Extracted text:
There are two kinds of matter in the universe. There is dark matter, which is invisible to us. It is known only because of its gravitational effects on a grand scale. And there is ordinary matter, which we are all familiar with; it makes up gases, dust, stars, planets, and earthly things like cake batter and camping gear.
Scientists have
estimated that ordinary matter makes up only 15% of all matter. But they have
struggled to document where all of the matter is located, since only about half
of it is accounted for. Now, with the help of powerful bursts of radio waves
emanating from 69 locations in the cosmos, researchers have found the “missing”
matter.
It was primarily hiding
as thinly distributed gas spread out in the vast expanses between galaxies and
was detected because of the effect the matter has on the radio waves traveling
through space. This tenuous gas is the intergalactic medium, a sort of fog
between galaxies.
Scientists had
previously determined the total amount of ordinary matter using a calculation
involving light observed that was left over from the Big Bang. But they could
not actually find half of this matter.
Researchers found that
a smaller slice of the missing matter resides in the halos of diffuse material
surrounding galaxies, including our Milky Way.

Task to carry out:
Answer these questions from the passage on the missing matter:
1. What share of all matter do scientists estimate ordinary matter makes up?
2. From how many locations in the cosmos did the bursts of radio waves come?
3. In what form and where was the missing matter primarily hiding?

Provided data:
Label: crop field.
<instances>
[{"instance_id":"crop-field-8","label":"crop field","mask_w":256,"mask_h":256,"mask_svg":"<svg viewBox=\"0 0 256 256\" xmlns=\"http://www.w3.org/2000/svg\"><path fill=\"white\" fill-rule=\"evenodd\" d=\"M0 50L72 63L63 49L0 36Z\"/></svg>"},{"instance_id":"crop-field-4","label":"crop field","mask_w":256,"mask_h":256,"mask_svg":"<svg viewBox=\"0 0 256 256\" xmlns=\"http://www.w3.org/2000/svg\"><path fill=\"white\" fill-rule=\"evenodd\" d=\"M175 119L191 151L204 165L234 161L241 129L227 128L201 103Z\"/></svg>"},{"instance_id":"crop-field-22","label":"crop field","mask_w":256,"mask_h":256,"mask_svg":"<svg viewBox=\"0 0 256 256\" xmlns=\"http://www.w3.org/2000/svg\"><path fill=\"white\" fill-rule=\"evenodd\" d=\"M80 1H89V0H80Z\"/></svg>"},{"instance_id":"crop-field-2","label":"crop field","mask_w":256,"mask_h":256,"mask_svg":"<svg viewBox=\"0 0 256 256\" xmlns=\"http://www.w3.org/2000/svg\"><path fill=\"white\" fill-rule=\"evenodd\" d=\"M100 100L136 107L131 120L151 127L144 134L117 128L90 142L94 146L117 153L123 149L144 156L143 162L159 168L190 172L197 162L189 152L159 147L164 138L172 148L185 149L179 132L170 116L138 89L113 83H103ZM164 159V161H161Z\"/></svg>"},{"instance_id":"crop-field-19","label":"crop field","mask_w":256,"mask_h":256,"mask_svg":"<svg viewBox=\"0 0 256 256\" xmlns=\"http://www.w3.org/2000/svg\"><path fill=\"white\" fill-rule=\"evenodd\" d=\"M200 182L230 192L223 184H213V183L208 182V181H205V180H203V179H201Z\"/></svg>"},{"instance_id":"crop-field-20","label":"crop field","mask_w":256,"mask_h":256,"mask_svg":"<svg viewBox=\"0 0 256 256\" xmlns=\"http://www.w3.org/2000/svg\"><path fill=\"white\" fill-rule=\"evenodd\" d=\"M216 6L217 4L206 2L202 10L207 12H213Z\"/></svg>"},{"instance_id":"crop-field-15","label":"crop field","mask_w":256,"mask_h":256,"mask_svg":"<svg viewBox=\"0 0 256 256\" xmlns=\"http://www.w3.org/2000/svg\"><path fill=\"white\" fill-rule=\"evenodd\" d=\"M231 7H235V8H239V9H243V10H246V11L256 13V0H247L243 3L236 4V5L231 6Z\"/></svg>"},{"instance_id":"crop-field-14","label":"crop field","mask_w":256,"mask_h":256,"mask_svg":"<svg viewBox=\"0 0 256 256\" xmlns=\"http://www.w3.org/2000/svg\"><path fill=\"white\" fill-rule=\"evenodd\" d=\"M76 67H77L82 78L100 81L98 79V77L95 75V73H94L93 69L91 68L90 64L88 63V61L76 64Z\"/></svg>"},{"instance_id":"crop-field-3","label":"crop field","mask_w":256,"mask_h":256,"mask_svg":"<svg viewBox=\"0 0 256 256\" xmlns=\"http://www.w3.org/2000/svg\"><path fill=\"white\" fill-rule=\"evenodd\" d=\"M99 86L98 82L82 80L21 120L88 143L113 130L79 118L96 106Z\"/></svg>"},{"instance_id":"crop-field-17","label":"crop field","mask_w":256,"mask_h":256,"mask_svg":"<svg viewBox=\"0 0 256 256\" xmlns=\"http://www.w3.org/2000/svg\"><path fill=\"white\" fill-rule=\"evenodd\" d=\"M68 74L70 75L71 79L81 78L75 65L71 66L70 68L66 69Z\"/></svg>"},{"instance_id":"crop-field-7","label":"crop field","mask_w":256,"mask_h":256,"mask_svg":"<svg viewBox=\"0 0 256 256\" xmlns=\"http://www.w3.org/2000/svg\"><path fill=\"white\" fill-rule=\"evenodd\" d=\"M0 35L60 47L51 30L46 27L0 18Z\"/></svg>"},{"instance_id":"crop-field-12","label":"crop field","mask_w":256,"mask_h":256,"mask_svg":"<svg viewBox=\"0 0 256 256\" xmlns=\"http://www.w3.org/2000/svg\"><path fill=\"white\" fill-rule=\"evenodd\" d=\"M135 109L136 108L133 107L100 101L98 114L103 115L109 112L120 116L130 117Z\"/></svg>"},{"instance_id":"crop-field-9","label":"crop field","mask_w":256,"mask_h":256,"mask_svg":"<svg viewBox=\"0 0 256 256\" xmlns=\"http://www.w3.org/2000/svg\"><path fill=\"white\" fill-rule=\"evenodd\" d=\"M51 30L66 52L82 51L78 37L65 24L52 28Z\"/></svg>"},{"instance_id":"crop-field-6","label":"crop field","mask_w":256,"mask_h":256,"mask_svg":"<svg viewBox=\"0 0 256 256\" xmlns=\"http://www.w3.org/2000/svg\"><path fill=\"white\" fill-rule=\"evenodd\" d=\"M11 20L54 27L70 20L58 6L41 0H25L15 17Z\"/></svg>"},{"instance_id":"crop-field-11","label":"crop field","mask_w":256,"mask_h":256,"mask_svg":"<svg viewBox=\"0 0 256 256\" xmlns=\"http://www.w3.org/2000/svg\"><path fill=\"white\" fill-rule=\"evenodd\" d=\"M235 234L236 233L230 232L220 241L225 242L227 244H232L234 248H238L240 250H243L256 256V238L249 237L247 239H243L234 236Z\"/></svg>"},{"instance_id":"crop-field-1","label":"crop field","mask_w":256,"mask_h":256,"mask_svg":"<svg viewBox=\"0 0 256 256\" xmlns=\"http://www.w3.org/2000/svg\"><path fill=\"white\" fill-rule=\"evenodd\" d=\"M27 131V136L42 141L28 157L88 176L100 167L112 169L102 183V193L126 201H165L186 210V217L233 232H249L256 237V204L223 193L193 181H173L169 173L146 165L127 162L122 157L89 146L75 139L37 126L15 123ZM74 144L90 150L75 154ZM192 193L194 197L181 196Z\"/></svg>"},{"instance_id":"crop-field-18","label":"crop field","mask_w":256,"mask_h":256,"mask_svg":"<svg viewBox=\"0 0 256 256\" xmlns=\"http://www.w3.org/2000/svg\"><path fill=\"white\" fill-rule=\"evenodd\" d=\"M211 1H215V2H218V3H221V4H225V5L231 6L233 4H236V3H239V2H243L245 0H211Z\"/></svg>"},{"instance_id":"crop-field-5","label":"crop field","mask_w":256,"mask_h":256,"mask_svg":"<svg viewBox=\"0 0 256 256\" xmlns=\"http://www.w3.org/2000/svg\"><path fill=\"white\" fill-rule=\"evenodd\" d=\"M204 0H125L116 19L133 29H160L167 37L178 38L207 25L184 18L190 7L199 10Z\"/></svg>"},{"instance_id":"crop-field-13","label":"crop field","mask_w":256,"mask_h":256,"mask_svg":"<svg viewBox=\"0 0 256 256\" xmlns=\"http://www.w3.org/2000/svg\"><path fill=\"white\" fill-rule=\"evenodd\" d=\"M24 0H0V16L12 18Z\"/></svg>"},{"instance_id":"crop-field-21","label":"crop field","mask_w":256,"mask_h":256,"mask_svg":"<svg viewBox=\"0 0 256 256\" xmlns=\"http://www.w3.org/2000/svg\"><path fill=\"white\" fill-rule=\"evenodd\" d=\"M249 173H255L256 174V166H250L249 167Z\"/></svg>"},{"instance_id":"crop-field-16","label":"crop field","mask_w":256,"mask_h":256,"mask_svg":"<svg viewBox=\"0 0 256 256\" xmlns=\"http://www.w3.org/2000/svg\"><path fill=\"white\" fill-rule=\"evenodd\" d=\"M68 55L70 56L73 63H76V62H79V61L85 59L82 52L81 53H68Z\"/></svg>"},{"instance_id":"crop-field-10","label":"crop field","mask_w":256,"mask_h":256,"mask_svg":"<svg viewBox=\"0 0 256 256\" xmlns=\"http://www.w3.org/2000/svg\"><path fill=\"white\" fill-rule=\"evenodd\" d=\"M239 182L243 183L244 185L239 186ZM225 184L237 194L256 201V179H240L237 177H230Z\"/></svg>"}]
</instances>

Output of the exercise:
1. Ordinary matter makes up only 15% of all matter.
2. The bursts came from 69 locations.
3. It was primarily hiding as thinly distributed gas spread out in the vast expanses between galaxies, known as the intergalactic medium.